大きな問題があるJリーグの制度設計
スペイン・リーガエスパニョーラでバルセロナの2連覇が決定し、欧州主要リーグで優勝が出そろった。イングランドでは岡崎慎司の所属するレスターが奇跡を起こし、ドイツはバイエルンとイタリアのユベントスと順当ともいえる結果となった。
一方、J1リーグの1stステージは後半に入り、川崎フロンターレが首位を走る(2016年5月21日現在)。昨年、チャンピオンシップ(CS)を制しJリーグの年間優勝を勝ち取ったサンフレッチェ広島は8位と沈んでいる。
各チームが1stステージ優勝を目指し、試合はますます白熱してくるだろうが、一昨年から気がかりな点は残ったままだ。年間優勝チームを争うCSの存在だ。
2015年からJリーグが採用した新たな制度に統計的な方法で切り込み、CSは『年間勝点で4位以下のチームをステージ優勝で救済する制度』と分析したのが名城大学理工学部の小中英嗣准教授だ。小中准教授はこう語る。
「現行のJ1のリーグ制度とCS制度は設計そのものに大きな問題があります。単純にサンプル数の少ない過去実績からの推論ではなく、仮想試合を行って10万シーズンぶんをシミュレーションした分析で明らかになりました」
小中准教授の専門は情報工学だがスポーツ観戦が好きで、教え子で大学4年生(当時)だった泉武志さんとともにJ1のリーグ制度とチャンピオンシップを学術的に分析。
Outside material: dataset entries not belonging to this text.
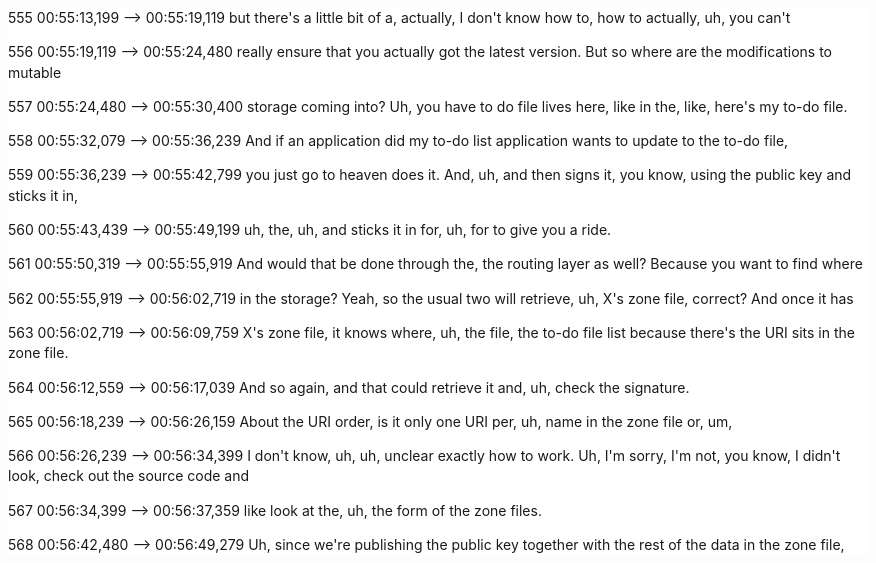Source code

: 555
00:55:13,199 --> 00:55:19,119
but there's a little bit of a, actually, I don't know how to, how to actually, uh, you can't

556
00:55:19,119 --> 00:55:24,480
really ensure that you actually got the latest version. But so where are the modifications to mutable

557
00:55:24,480 --> 00:55:30,400
storage coming into? Uh, you have to do file lives here, like in the, like, here's my to-do file.

558
00:55:32,079 --> 00:55:36,239
And if an application did my to-do list application wants to update to the to-do file,

559
00:55:36,239 --> 00:55:42,799
you just go to heaven does it. And, uh, and then signs it, you know, using the public key and sticks it in,

560
00:55:43,439 --> 00:55:49,199
uh, the, uh, and sticks it in for, uh, for to give you a ride.

561
00:55:50,319 --> 00:55:55,919
And would that be done through the, the routing layer as well? Because you want to find where

562
00:55:55,919 --> 00:56:02,719
in the storage? Yeah, so the usual two will retrieve, uh, X's zone file, correct? And once it has

563
00:56:02,719 --> 00:56:09,759
X's zone file, it knows where, uh, the file, the to-do file list because there's the URI sits in the zone file.

564
00:56:12,559 --> 00:56:17,039
And so again, and that could retrieve it and, uh, check the signature.

565
00:56:18,239 --> 00:56:26,159
About the URI order, is it only one URI per, uh, name in the zone file or, um,

566
00:56:26,239 --> 00:56:34,399
I don't know, uh, uh, unclear exactly how to work. Uh, I'm sorry, I'm not, you know, I didn't look, check out the source code and

567
00:56:34,399 --> 00:56:37,359
like look at the, uh, the form of the zone files.

568
00:56:42,480 --> 00:56:49,279
Uh, since we're publishing the public key together with the rest of the data in the zone file,
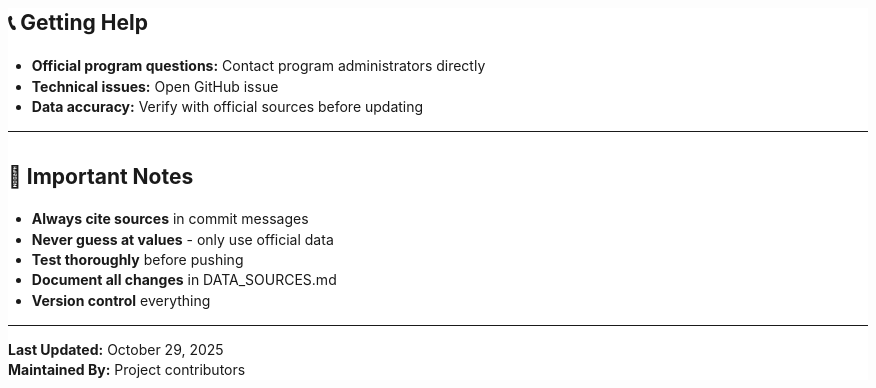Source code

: 
## 📞 Getting Help

- **Official program questions:** Contact program administrators directly
- **Technical issues:** Open GitHub issue
- **Data accuracy:** Verify with official sources before updating

---

## 🚨 Important Notes

- **Always cite sources** in commit messages
- **Never guess at values** - only use official data
- **Test thoroughly** before pushing
- **Document all changes** in DATA_SOURCES.md
- **Version control** everything

---

**Last Updated:** October 29, 2025  
**Maintained By:** Project contributors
今年の2月に『日本オペレーションズ・リサーチ学会論文誌』に論文が掲載されたが、改めてこれらの制度に対しての問題点を聞いた。
まず、簡単にJ1リーグの年間優勝チームの「決め方」を振り返ろう。Jリーグが開幕した1993年から1996年をのぞく2004年までの11年間は、1シーズンを1stと2ndステージにわけて戦い、それぞれの優勝チームが年間優勝のタイトルをかけて争っていた。
2005年から2014年までは1シーズンで勝点の最も多いチームが年間優勝のタイトルを獲得するシンプルな制度を採用していた。人気の高い欧州主要リーグはこの制度で長年戦っている。
ところが、Jリーグは再び2ステージ制へと戻ることになった。